Pierre Rimbert a trouvé une docteure Folamour à Bruxelles : « Le 1er décembre 2024, la nouvelle haute représentante de l’Union européenne pour les affaires étrangères et la politique de sécurité entrait en fonction. Trois cents jours plus tard, Mme Kaja Kallas affiche un bilan mirobolant.
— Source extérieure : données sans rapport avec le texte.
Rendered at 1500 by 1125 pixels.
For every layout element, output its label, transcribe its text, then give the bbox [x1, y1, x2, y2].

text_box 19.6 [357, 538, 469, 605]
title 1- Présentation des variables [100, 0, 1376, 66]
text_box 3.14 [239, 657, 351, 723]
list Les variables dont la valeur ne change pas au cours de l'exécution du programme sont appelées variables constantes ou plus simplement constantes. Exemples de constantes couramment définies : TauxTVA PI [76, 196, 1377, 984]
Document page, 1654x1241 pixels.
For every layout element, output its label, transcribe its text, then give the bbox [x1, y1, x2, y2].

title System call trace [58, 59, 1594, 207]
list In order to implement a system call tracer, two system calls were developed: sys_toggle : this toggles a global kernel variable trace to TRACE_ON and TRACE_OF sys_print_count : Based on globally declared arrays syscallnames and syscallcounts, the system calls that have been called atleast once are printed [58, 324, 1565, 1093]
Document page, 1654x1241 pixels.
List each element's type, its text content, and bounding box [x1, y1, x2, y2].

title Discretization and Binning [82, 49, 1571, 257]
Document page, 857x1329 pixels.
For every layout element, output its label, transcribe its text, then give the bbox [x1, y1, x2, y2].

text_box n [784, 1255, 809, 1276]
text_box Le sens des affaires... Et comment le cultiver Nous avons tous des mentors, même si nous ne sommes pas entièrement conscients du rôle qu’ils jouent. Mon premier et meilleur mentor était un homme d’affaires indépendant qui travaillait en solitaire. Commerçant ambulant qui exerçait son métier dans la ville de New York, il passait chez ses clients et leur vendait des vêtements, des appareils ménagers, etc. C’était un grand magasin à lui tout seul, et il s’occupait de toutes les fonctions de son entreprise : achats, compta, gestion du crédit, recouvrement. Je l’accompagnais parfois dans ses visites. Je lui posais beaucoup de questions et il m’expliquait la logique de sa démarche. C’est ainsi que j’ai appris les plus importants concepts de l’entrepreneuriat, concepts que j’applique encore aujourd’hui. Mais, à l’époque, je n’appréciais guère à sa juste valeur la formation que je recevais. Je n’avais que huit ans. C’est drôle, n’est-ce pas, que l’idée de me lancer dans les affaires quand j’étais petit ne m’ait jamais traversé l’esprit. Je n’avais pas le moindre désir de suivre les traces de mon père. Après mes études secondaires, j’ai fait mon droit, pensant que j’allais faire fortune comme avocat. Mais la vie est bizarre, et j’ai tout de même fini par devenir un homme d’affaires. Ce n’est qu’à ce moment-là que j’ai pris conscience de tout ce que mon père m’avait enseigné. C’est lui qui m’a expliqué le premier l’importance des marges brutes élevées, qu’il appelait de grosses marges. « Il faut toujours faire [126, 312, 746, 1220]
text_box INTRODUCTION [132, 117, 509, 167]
Relégué dans le décor des négociations sur l’Ukraine, le Vieux Continent doit se contenter de payer à l’industrie américaine les fournitures militaires de M. Volodymyr Zelensky. Son influence sur le cours de la guerre à Gaza tend vers zéro. La diplomate européenne en chef n’a pas déployé le même acharnement pour convaincre Berlin et Rome de sanctionner Tel-Aviv que pour inciter les Européens à livrer des armes à Kiev : dix-neuf trains de sanctions adoptés contre la Russie, zéro contre Israël. Enfin, Mme Kallas a renforcé à Pékin, New Delhi ou Washington l’idée d’une Europe qui compense son inexistence en débitant des sermons. Sa russophobie rabique, politiquement rentable à Tallinn, renvoie une image tellement étriquée de la politique étrangère européenne que les vingt-sept pays membres ont dû lui suggérer par courrier au début de 2025 de s’intéresser un peu à l’Afrique. En mars, elle a tenté de leur imposer un énième plan d’aide à l’Ukraine, d’un montant de 20 à 40 milliards d’euros — sans succès. À sa décharge, la coordination d’une Union aux intérêts aussi divergents que ceux de l’Estonie et du Portugal appelle des qualités d’équilibre, d’humilité et de patience. Or c’est précisément son impétuosité et sa passion antirusse qui ont valu à Mme Kallas une nomination en forme de défi à Moscou. « Ses journées commencent et se terminent avec la Russie », a confié, sous couvert d’anonymat, un diplomate bruxellois. Un autre ajoute : « Nous attendions qu’elle se montre, disons, plus diplomatique ».